I've met a very interesting WPF bug today, something that is hard to explain or reproduce, but might give terrible headaches if you don't know its source.

I had a WPF UserControl, with its xaml and cs files. Now, I know that in MVVM I shouldn't really use those much, but it was out of my control. The control had a section of resources (UserControl.Resources) in which there was a ResourceDictionary with some stuff in it. Considering that I'd removed all the merged dictionaries from this, I thought that I had no need of the dictionary tags, after all the Resources property of an element is already a ResourceDictionary. So it was something like this:

<UserControl ... >
<UserControl.Resources>
<!-- <ResourceDictionary> with these tags commented the error occurs -->
... stuff ...
<!-- </ResourceDictionary> -->
</UserControl.Resources>
</UserControl>

The error itself is that, during compilation, the partial user control class defines in the code behind doesn't seem to find things from the xaml. Probably, the compiler fails building the xaml into a class, but fails silently, while the codebehind is completely disconnected from the xaml because it is the only partial file for that class name.

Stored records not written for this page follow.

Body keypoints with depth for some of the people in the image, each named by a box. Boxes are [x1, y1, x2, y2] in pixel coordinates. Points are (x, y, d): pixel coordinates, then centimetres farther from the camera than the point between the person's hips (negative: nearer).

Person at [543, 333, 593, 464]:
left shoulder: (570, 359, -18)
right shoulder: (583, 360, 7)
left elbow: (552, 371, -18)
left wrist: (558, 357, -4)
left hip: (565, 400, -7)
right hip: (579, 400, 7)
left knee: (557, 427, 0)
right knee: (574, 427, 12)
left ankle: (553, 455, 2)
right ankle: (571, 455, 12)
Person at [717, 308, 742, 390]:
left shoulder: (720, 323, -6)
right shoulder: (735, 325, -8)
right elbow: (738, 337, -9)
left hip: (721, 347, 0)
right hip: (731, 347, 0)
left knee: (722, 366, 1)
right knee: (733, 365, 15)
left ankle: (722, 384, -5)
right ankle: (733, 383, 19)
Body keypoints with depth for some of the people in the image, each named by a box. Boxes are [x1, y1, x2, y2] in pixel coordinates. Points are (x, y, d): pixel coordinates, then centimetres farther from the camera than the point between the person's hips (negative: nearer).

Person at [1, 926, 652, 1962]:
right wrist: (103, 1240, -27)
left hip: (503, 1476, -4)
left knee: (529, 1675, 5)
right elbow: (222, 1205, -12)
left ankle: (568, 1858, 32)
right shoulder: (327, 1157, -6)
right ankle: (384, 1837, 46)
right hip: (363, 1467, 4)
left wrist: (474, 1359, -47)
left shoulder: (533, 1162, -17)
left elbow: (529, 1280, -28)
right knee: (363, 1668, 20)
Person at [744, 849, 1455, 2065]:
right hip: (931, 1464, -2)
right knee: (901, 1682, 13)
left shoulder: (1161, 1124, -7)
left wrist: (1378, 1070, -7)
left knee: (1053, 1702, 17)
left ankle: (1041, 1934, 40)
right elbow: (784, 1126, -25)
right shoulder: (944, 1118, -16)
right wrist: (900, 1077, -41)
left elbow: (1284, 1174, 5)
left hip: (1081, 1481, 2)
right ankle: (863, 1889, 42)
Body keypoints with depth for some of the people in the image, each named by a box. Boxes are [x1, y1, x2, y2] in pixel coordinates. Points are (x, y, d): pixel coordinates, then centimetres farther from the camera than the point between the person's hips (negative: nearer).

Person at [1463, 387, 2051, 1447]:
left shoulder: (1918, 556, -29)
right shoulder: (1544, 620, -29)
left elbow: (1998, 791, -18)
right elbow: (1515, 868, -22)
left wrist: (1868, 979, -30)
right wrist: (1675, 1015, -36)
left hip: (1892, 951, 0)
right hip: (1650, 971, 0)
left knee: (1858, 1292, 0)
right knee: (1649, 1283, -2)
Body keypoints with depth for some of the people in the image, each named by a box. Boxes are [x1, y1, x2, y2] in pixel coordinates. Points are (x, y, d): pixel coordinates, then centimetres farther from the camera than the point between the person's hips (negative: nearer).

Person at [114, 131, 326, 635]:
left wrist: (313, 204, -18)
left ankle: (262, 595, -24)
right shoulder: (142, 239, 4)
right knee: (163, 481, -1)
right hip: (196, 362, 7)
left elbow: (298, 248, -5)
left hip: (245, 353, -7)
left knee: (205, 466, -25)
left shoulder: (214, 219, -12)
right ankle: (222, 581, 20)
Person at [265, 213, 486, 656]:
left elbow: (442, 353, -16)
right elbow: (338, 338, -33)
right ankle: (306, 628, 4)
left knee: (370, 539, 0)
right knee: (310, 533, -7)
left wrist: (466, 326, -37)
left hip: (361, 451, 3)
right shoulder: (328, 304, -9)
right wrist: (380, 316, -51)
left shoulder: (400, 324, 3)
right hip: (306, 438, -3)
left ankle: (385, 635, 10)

By selectively removing items in the resources I've narrowed it down to one of the converters. It was creating using the MarkupExtension trick, but it was also declared as a resource for some reason. I do not see why that should matter, but still.

Bottom line: when the partial codebehind class for a WPF user control (or maybe for windows as well) fails to connect to the xaml, it means it silently fails the compilation of the XAML and you should try checking the resources of the elements therein.